Oh, also, what better time to tell scary stories than when the nights are longest?
AFAIK, telling ghost stories around the fire was a Christmas tradition during Victorian times. It’s said to have inspired Charles Dickens to write “A Christmas Carol.” Trying to find a citation for it, though.
Never toasted marshmallows specifically at Christmas. It was usually whenever we had a good campfire going. Having the fixings for s’mores didn’t hurt.
I don’t feel Christmassy until the all of the following:
Mid-December.
Christmas gift chart (yes, we have a chart — from across the top, to down the side, with many cryptic footnotes).
Duty gifts bought. Mostly gift certificates and books, which can be shuffled or kept for birthdays. If we see something we think is perfect, we can get it, but if we don’t we aren’t worried.
Tree up and decorated.
Wrapped a few presents.
House clean enough. Room to fit a plate or two on the coffee table without fear of the remotes being pushed off, confident bills are up to date, no grossness in the bathrooms. I can’t relax and enjoy if it’s waiting for me.
Carols on the radio, but only when the rest is done. Otherwise it’s annoying.
Snow.
When I was a kid, I was always puzzled by one scene from the Albert Finney version of A Christmas Carol, where Scrooge and the Ghost of Christmas Past watch a wagon full of children in costumes riding and singing carols in the snowy woods. When I asked my parents why the kids were in costume, I was told that in the UK, some traditions (like attending costume parties and telling ghost stories) that Americans would associate with Halloween, were done at Christmas there.

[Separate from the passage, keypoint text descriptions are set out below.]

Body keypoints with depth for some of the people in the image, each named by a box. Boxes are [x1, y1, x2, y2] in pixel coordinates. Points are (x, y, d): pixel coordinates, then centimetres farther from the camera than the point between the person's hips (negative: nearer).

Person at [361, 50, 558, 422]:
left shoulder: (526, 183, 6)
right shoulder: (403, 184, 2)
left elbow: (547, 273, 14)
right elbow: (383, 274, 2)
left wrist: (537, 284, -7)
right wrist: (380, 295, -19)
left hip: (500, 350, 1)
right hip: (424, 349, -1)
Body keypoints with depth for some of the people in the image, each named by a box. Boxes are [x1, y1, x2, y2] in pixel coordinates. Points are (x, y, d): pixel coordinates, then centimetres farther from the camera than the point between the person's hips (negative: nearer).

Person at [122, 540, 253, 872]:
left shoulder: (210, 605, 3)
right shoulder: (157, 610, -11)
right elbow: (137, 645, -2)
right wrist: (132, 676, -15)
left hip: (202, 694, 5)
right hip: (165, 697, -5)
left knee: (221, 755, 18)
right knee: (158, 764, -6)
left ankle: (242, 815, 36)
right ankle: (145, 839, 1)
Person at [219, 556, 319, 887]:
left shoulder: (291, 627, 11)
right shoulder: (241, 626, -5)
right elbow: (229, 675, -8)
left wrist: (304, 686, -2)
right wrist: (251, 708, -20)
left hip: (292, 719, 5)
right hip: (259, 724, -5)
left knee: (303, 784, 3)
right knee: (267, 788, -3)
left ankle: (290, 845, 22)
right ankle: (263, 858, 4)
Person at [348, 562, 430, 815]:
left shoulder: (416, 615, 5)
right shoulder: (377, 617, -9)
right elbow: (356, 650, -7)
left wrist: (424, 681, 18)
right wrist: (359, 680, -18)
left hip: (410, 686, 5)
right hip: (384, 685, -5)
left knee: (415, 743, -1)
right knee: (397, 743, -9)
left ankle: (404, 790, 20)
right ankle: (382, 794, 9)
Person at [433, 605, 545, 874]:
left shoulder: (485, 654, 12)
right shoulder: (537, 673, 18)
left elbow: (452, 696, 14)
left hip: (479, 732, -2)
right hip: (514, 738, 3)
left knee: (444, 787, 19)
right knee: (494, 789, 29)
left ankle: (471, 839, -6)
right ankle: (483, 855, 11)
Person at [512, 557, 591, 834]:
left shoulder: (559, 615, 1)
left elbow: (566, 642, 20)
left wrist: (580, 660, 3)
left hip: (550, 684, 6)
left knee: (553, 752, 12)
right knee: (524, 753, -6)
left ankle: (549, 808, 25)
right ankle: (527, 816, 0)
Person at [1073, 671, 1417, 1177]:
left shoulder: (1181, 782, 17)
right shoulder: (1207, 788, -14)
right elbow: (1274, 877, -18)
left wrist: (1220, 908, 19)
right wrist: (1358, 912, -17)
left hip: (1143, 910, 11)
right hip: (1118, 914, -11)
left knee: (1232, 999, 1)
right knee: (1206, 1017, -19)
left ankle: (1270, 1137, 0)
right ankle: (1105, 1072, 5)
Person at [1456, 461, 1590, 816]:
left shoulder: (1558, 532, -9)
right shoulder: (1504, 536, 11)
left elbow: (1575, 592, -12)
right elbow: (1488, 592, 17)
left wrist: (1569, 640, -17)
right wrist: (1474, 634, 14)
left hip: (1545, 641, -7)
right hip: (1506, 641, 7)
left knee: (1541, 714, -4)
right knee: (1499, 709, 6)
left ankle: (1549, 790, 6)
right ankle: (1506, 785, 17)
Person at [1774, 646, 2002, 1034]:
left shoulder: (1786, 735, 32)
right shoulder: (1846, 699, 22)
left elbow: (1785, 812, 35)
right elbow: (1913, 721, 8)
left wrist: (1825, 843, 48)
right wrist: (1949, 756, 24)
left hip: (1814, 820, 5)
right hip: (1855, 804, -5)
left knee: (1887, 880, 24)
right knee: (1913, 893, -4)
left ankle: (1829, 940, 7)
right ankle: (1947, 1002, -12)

Ditto the others – telling ghost stories at Christmas was traditional in England. A book of Christmas stories I have illustrates this with a quote from “The Turn of the Screw” – “The story had held us, around the fire, sufficiently breathless, but except the obvious remark that it was gruesome, as on Christmas Eve in an old house a strange tale should essentially be . . . ”
BTW, Dickens wrote several other Christmas ghost stories as well, but none were nearly as successful as the first. For good reason – most of them aren’t really very good.
I agree about when I feel “Christmas-y,” but I don’t listen to carols on the radio. I was reminded of why when I went shopping with my younger daughter the other day and two different places had the same “all Christmas” radio station playing. I guess if you have to play Christmas music all day you can’t be too picky, but we heard some of the worst junk! My family has at least a dozen Christmas albums, so who needs the radio?
(Recommendation: a wonderful little gem by the Hampton String Quartet called “What if Mozart Wrote ‘Have Yourself a Merry Little Christmas’?”)
Ah, maybe that is where I got my vague idea that it was a tradition: I read The Turn of the Screw once in college (not *for* college, but I remember I was in college at the time)..
I try to stick to Advent music before Christmas, although I might be stricter about that if we were actually home during the Christmas season to listen to Christmas music then.
Several Native American tribes can only tell stories during the winter. I think it’s between first snow and first rain. Otherwise, the animals will stop and listen rather than get ready for winter.